Little did I know what I was in store for when he finally wrote his mind-blowing review.

And now this:
Steve Schalchlin: Tales From the Bonus Round, Metropolitan Room/Urban Stages--Schalchlin presented this intensely personal set of original songs in two different venues between late October and March, and it was arguably one of the surprisingly satisfying shows of the year (the CD was a 2013 BWW Award nominee). Many numbers chronicled the songwriter's emotions when he was near death from AIDS in the 1990s, but the set was also uplifting and life affirming, and he delivered his own songs with clarity and passion. Projected BWW Award nomination category: Best Male Vocalist

The Evidence of Your Life.

We are moving across the street into Manhattan Plaza after 11 years on the waiting list.
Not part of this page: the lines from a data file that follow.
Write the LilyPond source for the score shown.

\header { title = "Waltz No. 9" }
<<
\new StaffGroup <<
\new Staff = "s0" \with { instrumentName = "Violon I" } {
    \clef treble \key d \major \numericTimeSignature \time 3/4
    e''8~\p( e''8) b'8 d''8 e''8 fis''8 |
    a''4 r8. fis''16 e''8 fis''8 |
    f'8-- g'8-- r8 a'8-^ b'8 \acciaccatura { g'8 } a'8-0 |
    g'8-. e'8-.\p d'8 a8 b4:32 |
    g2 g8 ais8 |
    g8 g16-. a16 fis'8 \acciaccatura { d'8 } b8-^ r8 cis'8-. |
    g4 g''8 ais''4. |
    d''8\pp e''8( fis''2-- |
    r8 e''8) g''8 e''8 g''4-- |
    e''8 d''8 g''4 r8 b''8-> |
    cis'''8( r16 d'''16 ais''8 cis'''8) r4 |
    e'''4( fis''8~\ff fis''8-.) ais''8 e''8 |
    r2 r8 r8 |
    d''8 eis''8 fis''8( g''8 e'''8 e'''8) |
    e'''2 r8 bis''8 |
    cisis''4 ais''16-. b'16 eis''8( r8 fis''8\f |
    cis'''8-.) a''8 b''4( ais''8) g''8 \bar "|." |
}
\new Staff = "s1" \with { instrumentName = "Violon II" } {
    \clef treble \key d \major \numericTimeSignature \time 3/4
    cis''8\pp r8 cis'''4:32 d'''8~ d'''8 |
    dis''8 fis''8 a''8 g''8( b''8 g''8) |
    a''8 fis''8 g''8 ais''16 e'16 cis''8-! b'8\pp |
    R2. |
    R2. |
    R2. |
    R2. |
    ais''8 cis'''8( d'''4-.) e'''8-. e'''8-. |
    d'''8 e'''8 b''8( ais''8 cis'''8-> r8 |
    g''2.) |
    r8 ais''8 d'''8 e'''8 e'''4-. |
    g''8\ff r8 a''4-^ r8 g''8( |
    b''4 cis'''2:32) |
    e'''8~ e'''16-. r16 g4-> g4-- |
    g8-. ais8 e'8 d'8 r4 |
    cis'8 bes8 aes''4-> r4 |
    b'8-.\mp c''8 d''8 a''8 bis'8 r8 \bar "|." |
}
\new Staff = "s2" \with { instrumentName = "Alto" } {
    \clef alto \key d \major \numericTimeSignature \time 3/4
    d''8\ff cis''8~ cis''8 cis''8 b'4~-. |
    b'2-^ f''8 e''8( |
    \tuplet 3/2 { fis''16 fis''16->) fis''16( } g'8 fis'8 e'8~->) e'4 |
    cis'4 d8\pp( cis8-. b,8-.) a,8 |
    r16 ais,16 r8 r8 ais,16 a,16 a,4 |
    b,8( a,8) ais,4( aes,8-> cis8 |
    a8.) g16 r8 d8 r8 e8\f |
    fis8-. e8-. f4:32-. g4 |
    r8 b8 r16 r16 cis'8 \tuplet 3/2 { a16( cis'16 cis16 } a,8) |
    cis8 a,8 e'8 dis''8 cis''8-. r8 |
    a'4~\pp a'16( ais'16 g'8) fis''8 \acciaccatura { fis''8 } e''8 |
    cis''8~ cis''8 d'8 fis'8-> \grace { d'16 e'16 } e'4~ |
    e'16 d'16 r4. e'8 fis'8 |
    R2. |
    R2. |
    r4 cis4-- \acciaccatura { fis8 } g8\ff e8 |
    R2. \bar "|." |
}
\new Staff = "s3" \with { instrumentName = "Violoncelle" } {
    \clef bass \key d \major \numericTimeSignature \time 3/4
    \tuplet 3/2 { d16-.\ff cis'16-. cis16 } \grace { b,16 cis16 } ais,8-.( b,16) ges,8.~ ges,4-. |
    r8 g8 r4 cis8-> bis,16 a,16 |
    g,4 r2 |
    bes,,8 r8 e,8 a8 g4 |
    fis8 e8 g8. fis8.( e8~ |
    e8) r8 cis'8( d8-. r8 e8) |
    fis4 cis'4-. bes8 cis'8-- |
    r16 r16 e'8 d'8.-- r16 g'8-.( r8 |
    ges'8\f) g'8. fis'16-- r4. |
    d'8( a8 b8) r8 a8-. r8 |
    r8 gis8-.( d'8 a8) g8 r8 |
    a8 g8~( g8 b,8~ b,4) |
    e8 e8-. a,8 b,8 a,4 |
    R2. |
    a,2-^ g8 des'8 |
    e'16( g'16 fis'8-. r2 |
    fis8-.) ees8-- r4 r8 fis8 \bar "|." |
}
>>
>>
It will be our home. I feel like I'm moving into a retirement community. But it's filled with actors and musicians and dancers and singers. And we know so many of them already! It'll be like moving home to a home you haven't lived in yet.

But the process of moving. Even though it's only across the street, Jim is now sitting and going through every single piece of paper in the place. Papers found in folders in boxes, in drawers.

It's a weird sensation to go through the evidence of your existence on this planet from materials that pre-date the Internet. News clippings. Like one from Omaha where my face and my newly-googly eye graced the top half of the page, with the cast of The Last Session rehearsing behind me.

I did this four years ago when I single-handedly, with a few close friends, did this. Went through every piece of paper. And I jettisoned a lot. Especially if there was two of anything. But I kept stuff that didn't need to be kept, but which I wanted Jim to look at.

Emotions and memories of your life come crashing like waves. I can feel it in my chest when I think about it, even as I'm typing these words.

I like the evidence of my life. When I worked on the cruise ship, when I sang with bands.

The most embarrassing papers are stacks of notebooks of lyrics I wrote along the way, on my journey from hippie church musician to rock and roll to theater to musical directing to acceptable songwriter to composer.

Hundreds of lyrics! All terrible! And the worst part is that when I read them, I can go back to how I felt when I wrote them. I usually felt they were terrible, too, but only after trying them out and singing them, thinking that maybe I was wrong and someone would hear something I don't hear. (They didn't).

Except for one or two. Sitting the front seat of a car with Bobby Cox, my guitarist, both of us jamming out on a cassette of a recording we just made. The song is juvenile, but boy did we have fun. I'm a lead guitar junkie/groupie.

And so it goes.

The great thing about living in the bonus round is that I get to relive those days. They are rich and they make me cry. And they make me remember that life is less about events than it is about the moments when you were with people who made you feel good.

People want to be rich so they can do big things. But all the money in the world couldn't give me a more 'scream out loud' and laugh ourselves stupid experience.